Campland on the Bay for four days. Casa de Pico and the massive margaritas therein. Beer at Seaport Village and take the boys to Sea World.

OH GOD PLEASE DON'T MAKE ME HAVE TO GO TO SEA WORLD







I'll go to church every Sunday forever. Just don't make me go to Sea World.

Ok. I hear they serve beer there so I'll probably get through. I'm not taking my rod but I am taking the RC truck. Did I mention margartitas?


----------



## jlbabb28 (Feb 27, 2006)

Have a great time! Just did that exact trip, enjoy ampland it's pretty nice. I too was glad Sea World is owned by the BUSH boys.

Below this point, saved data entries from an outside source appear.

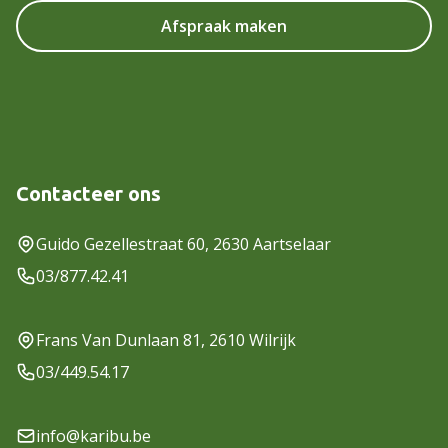
Afspraak maken
Contacteer ons
Guido Gezellestraat 60, 2630 Aartselaar
03/877.42.41
Frans Van Dunlaan 81, 2610 Wilrijk
03/449.54.17
info@karibu.be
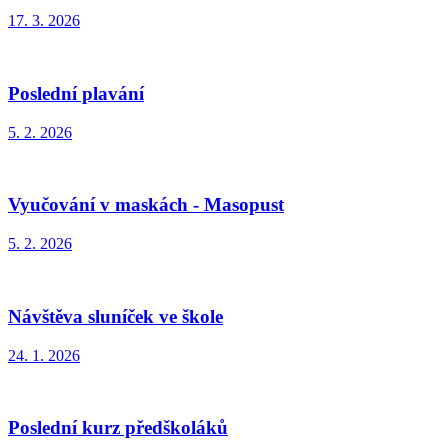
17. 3. 2026
Poslední plavání
5. 2. 2026
Vyučování v maskách - Masopust
5. 2. 2026
Návštěva sluníček ve škole
24. 1. 2026
Poslední kurz předškoláků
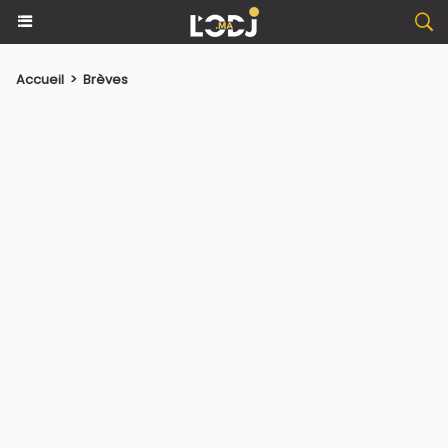
Accueil
>
Brèves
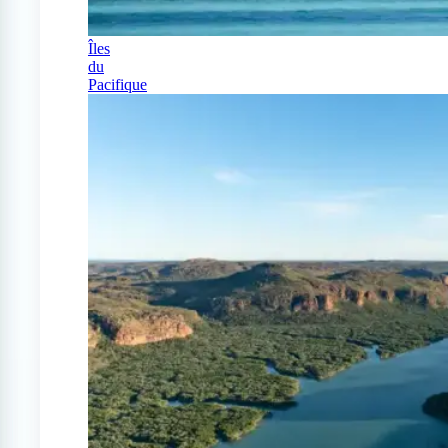
Îles
du
Pacifique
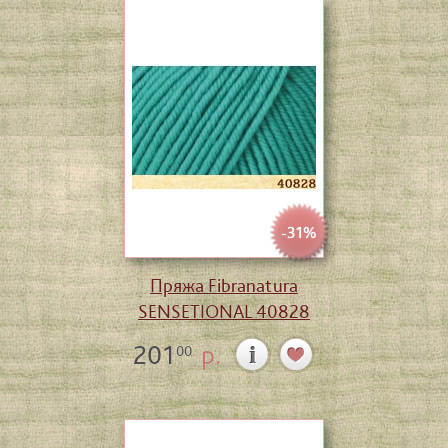
-31%
Пряжа Fibranatura
SENSETIONAL 40828
201
р.
00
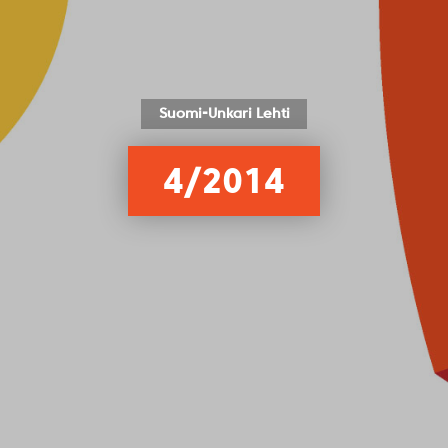
Suomi-Unkari Lehti
4/2014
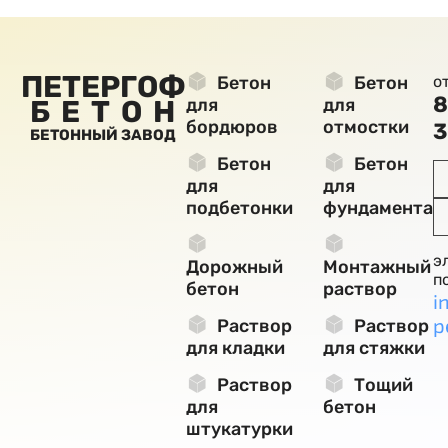
ПЕТЕРГОФ
Бетон
Бетон
о
8
БЕТОН
для
для
бордюров
отмостки
3
БЕТОННЫЙ ЗАВОД
Бетон
Бетон
для
для
подбетонки
фундамента
э
Дорожный
Монтажный
п
бетон
раствор
i
p
Раствор
Раствор
для кладки
для стяжки
Раствор
Тощий
для
бетон
штукатурки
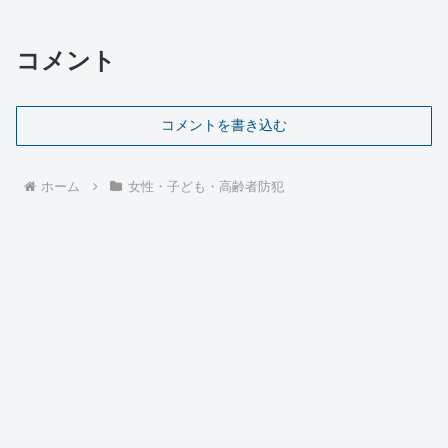
コメント
コメントを書き込む
ホーム
女性・子ども・高齢者防犯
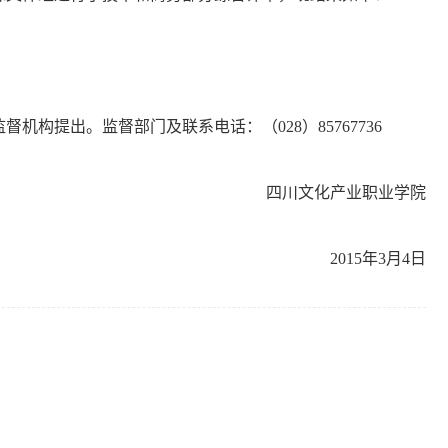
机构提出。监督部门及联系电话：（028）85767736
四川文化产业职业学院
2015年3月4日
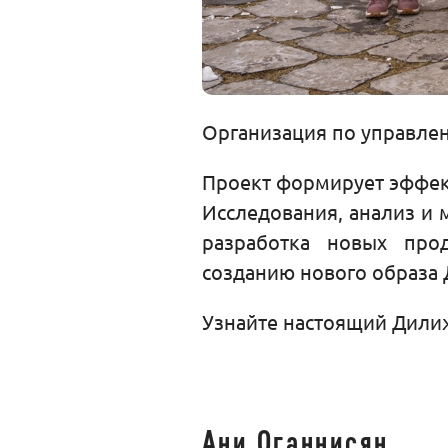
Организация по управлени
Проект формирует эффек
Исследования, анализ и 
разработка новых про
созданию нового образа 
Узнайте настоящий Дилиж
Ани Оганнисян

Get a yard of beer and watch the whales. (fish)

Jeff


----------



## Oregon_Camper (Sep 13, 2004)

Have a great trip.

BTW...I'd take Sea World ANY day of the week vs. the rainy times up here. Come on SPRING!!!!


----------



## brenda (Jan 3, 2007)

I would love to hear of some things to do there when you get back. Are you going to do the Zoo? I hear that is great. We are going to be in the San diego area the 2nd week of March(I think) our son is stationed at Camp Pendlton and is leaving for a tour of Iraq and wants us to visit before he goes. We will be flying down and staying hopefully in a cottage on the ocean on base to be close to where he is. We are going to go for a week and make it a vacation with him and his younger brother as he leaves for boot camp in August..


----------



## h2oman (Nov 17, 2005)

We do the zoo most of the time. By all acounts it is the best zoo in the world. That's what I'm told anyway. Balboa Park is an incredible place. The boys want Sea World this time. Old Town is great. PM me before you come down and I'll give you the skinny on everything there. And tell your sons Thank You for their service.


----------



## cookie9933 (Feb 26, 2005)

jlbabb28 said:


> Have a great time! Just did that exact trip, enjoy ampland it's pretty nice. I too was glad Sea World is owned by the BUSH boys. Get a yard of beer and watch the whales. (fish)
> Jeff


As in Anheiser Busch? If so, then it's Busch, not Bush.

Bill


----------



## Rubrhammer (Nov 27, 2006)

Prayers are with your family Brenda. I know it will be stressfull for you, have strength. My son made it through his tour safely may yours do the same.
Bob


----------



## N7OQ (Jun 10, 2006)

Oregon_Camper said:


> Have a great trip.
> 
> BTW...I'd take Sea World ANY day of the week vs. the rainy times up here. Come on SPRING!!!!


I'd take that rain any day of the week. Come on Rain, come on rain.


----------